(Exercise description)
Update the material below by replacing every occurrence of "weekly session" with "weekly meeting" and leaving everything else as it is. Omit the pictures from your answer.

(Stored data)
******************************

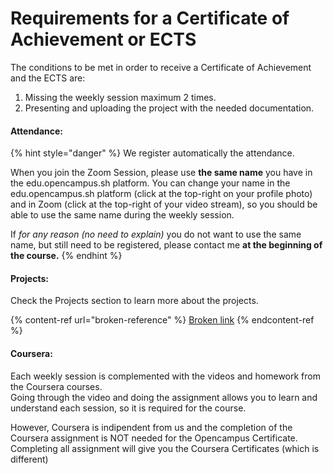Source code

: # Requirements for a Certificate of Achievement or ECTS

The conditions to be met in order to receive a Certificate of Achievement and the ECTS are:

1. Missing the weekly session maximum 2 times.
2. Presenting and uploading the project with the needed documentation.

#### Attendance:

{% hint style="danger" %}
We register automatically the attendance.&#x20;

When you join the Zoom Session, please use **the same name** you have in the edu.opencampus.sh platform. You can change your name in the edu.opencampus.sh platform (click at the top-right on your profile photo) and in Zoom (click at the top-right of your video stream), so you should be able to use the same name during the weekly session.

If _for any reason (no need to explain)_ you do not want to use the same name, but still need to be registered, please contact me **at the beginning of the course.**&#x20;
{% endhint %}

#### Projects:

Check the Projects section to learn more about the projects.

{% content-ref url="broken-reference" %}
[Broken link](broken-reference)
{% endcontent-ref %}

#### Coursera:

Each weekly session is complemented with the videos and homework from the Coursera courses.\
Going through the video and doing the assignment allows you to learn and understand each session, so it is required for the course.

However, Coursera is indipendent from us and the completion of the Coursera assignment is NOT needed for the Opencampus Certificate. \
Completing all assignment will give you the Coursera Certificates (which is different)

******************************

(Solved problem)
Source code

: # Requirements for a Certificate of Achievement or ECTS

The conditions to be met in order to receive a Certificate of Achievement and the ECTS are:

1. Missing the weekly meeting maximum 2 times.
2. Presenting and uploading the project with the needed documentation.

#### Attendance:

{% hint style="danger" %}
We register automatically the attendance.&#x20;

When you join the Zoom Session, please use **the same name** you have in the edu.opencampus.sh platform. You can change your name in the edu.opencampus.sh platform (click at the top-right on your profile photo) and in Zoom (click at the top-right of your video stream), so you should be able to use the same name during the weekly meeting.

If _for any reason (no need to explain)_ you do not want to use the same name, but still need to be registered, please contact me **at the beginning of the course.**&#x20;
{% endhint %}

#### Projects:

Check the Projects section to learn more about the projects.

{% content-ref url="broken-reference" %}
[Broken link](broken-reference)
{% endcontent-ref %}

#### Coursera:

Each weekly meeting is complemented with the videos and homework from the Coursera courses.\
Going through the video and doing the assignment allows you to learn and understand each session, so it is required for the course.

However, Coursera is indipendent from us and the completion of the Coursera assignment is NOT needed for the Opencampus Certificate. \
Completing all assignment will give you the Coursera Certificates (which is different)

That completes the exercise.